» **What to do**: Could you copy out all of the records below exactly, leaving out every picture?

» **Input for this task**:
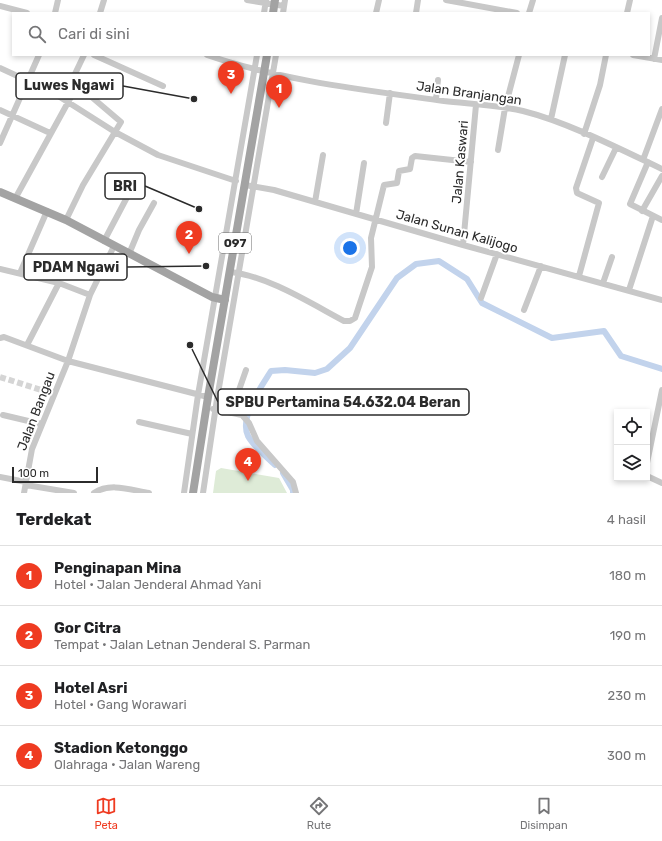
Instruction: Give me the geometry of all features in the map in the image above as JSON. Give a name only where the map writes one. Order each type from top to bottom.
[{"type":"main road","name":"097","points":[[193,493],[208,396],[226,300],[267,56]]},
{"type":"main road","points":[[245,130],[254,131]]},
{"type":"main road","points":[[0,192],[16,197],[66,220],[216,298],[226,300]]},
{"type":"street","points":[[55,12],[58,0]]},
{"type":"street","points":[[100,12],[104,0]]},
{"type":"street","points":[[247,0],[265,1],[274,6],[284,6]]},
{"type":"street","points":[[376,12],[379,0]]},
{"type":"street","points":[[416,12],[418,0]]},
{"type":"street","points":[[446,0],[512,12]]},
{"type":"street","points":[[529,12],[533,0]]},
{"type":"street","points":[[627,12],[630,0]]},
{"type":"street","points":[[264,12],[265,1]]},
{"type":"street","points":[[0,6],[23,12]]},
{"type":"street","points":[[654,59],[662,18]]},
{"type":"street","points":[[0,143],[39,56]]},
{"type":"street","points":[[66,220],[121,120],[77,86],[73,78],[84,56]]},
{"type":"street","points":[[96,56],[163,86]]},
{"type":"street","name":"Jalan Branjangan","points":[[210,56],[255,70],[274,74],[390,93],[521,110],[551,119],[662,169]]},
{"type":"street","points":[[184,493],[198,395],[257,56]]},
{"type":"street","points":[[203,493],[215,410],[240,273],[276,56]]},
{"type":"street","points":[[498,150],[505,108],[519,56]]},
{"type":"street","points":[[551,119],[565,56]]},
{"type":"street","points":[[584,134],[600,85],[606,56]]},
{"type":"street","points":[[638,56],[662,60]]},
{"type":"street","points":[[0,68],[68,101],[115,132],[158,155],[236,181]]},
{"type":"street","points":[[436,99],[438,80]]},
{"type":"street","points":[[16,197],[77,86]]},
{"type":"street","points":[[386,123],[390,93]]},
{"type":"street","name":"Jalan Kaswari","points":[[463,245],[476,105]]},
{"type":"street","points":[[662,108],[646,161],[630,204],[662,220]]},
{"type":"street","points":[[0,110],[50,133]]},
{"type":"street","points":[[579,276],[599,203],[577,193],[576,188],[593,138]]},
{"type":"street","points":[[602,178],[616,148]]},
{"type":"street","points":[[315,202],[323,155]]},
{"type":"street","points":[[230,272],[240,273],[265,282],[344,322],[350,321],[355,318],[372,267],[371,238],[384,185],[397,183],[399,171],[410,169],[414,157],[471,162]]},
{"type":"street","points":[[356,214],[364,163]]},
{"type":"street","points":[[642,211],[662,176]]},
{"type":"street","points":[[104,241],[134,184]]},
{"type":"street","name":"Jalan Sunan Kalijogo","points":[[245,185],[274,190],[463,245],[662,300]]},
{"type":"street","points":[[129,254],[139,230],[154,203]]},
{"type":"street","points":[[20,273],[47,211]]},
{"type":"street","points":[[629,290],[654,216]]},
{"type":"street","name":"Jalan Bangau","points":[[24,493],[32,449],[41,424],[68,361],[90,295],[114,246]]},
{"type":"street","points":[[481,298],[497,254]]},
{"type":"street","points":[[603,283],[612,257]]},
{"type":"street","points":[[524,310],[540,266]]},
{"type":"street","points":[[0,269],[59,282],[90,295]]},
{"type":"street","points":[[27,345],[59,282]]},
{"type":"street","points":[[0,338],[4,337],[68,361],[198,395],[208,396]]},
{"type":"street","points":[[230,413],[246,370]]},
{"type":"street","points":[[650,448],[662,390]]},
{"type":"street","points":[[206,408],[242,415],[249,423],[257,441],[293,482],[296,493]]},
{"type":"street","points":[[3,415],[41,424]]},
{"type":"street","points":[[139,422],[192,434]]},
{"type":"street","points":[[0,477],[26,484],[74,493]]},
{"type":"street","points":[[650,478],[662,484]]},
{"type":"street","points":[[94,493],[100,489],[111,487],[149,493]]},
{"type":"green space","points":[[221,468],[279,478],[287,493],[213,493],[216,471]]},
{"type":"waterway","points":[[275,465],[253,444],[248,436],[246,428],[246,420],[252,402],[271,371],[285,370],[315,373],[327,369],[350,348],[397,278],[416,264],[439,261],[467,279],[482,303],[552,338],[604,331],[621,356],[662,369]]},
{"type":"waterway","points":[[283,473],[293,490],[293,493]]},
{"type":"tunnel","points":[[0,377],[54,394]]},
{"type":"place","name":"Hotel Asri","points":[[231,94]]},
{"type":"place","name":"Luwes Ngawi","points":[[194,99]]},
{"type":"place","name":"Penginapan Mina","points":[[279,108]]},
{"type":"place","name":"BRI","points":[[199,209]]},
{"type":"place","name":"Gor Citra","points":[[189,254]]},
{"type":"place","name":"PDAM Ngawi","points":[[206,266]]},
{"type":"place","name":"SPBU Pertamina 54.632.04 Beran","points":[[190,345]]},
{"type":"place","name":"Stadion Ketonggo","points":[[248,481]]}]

» **Solution to this exercise**:
Instruction: Give me the geometry of all features in the map in the image above as JSON. Give a name only where the map writes one. Order each type from top to bottom.
[{"type":"main road","name":"097","points":[[193,493],[208,396],[226,300],[267,56]]},
{"type":"main road","points":[[245,130],[254,131]]},
{"type":"main road","points":[[0,192],[16,197],[66,220],[216,298],[226,300]]},
{"type":"street","points":[[55,12],[58,0]]},
{"type":"street","points":[[100,12],[104,0]]},
{"type":"street","points":[[247,0],[265,1],[274,6],[284,6]]},
{"type":"street","points":[[376,12],[379,0]]},
{"type":"street","points":[[416,12],[418,0]]},
{"type":"street","points":[[446,0],[512,12]]},
{"type":"street","points":[[529,12],[533,0]]},
{"type":"street","points":[[627,12],[630,0]]},
{"type":"street","points":[[264,12],[265,1]]},
{"type":"street","points":[[0,6],[23,12]]},
{"type":"street","points":[[654,59],[662,18]]},
{"type":"street","points":[[0,143],[39,56]]},
{"type":"street","points":[[66,220],[121,120],[77,86],[73,78],[84,56]]},
{"type":"street","points":[[96,56],[163,86]]},
{"type":"street","name":"Jalan Branjangan","points":[[210,56],[255,70],[274,74],[390,93],[521,110],[551,119],[662,169]]},
{"type":"street","points":[[184,493],[198,395],[257,56]]},
{"type":"street","points":[[203,493],[215,410],[240,273],[276,56]]},
{"type":"street","points":[[498,150],[505,108],[519,56]]},
{"type":"street","points":[[551,119],[565,56]]},
{"type":"street","points":[[584,134],[600,85],[606,56]]},
{"type":"street","points":[[638,56],[662,60]]},
{"type":"street","points":[[0,68],[68,101],[115,132],[158,155],[236,181]]},
{"type":"street","points":[[436,99],[438,80]]},
{"type":"street","points":[[16,197],[77,86]]},
{"type":"street","points":[[386,123],[390,93]]},
{"type":"street","name":"Jalan Kaswari","points":[[463,245],[476,105]]},
{"type":"street","points":[[662,108],[646,161],[630,204],[662,220]]},
{"type":"street","points":[[0,110],[50,133]]},
{"type":"street","points":[[579,276],[599,203],[577,193],[576,188],[593,138]]},
{"type":"street","points":[[602,178],[616,148]]},
{"type":"street","points":[[315,202],[323,155]]},
{"type":"street","points":[[230,272],[240,273],[265,282],[344,322],[350,321],[355,318],[372,267],[371,238],[384,185],[397,183],[399,171],[410,169],[414,157],[471,162]]},
{"type":"street","points":[[356,214],[364,163]]},
{"type":"street","points":[[642,211],[662,176]]},
{"type":"street","points":[[104,241],[134,184]]},
{"type":"street","name":"Jalan Sunan Kalijogo","points":[[245,185],[274,190],[463,245],[662,300]]},
{"type":"street","points":[[129,254],[139,230],[154,203]]},
{"type":"street","points":[[20,273],[47,211]]},
{"type":"street","points":[[629,290],[654,216]]},
{"type":"street","name":"Jalan Bangau","points":[[24,493],[32,449],[41,424],[68,361],[90,295],[114,246]]},
{"type":"street","points":[[481,298],[497,254]]},
{"type":"street","points":[[603,283],[612,257]]},
{"type":"street","points":[[524,310],[540,266]]},
{"type":"street","points":[[0,269],[59,282],[90,295]]},
{"type":"street","points":[[27,345],[59,282]]},
{"type":"street","points":[[0,338],[4,337],[68,361],[198,395],[208,396]]},
{"type":"street","points":[[230,413],[246,370]]},
{"type":"street","points":[[650,448],[662,390]]},
{"type":"street","points":[[206,408],[242,415],[249,423],[257,441],[293,482],[296,493]]},
{"type":"street","points":[[3,415],[41,424]]},
{"type":"street","points":[[139,422],[192,434]]},
{"type":"street","points":[[0,477],[26,484],[74,493]]},
{"type":"street","points":[[650,478],[662,484]]},
{"type":"street","points":[[94,493],[100,489],[111,487],[149,493]]},
{"type":"green space","points":[[221,468],[279,478],[287,493],[213,493],[216,471]]},
{"type":"waterway","points":[[275,465],[253,444],[248,436],[246,428],[246,420],[252,402],[271,371],[285,370],[315,373],[327,369],[350,348],[397,278],[416,264],[439,261],[467,279],[482,303],[552,338],[604,331],[621,356],[662,369]]},
{"type":"waterway","points":[[283,473],[293,490],[293,493]]},
{"type":"tunnel","points":[[0,377],[54,394]]},
{"type":"place","name":"Hotel Asri","points":[[231,94]]},
{"type":"place","name":"Luwes Ngawi","points":[[194,99]]},
{"type":"place","name":"Penginapan Mina","points":[[279,108]]},
{"type":"place","name":"BRI","points":[[199,209]]},
{"type":"place","name":"Gor Citra","points":[[189,254]]},
{"type":"place","name":"PDAM Ngawi","points":[[206,266]]},
{"type":"place","name":"SPBU Pertamina 54.632.04 Beran","points":[[190,345]]},
{"type":"place","name":"Stadion Ketonggo","points":[[248,481]]}]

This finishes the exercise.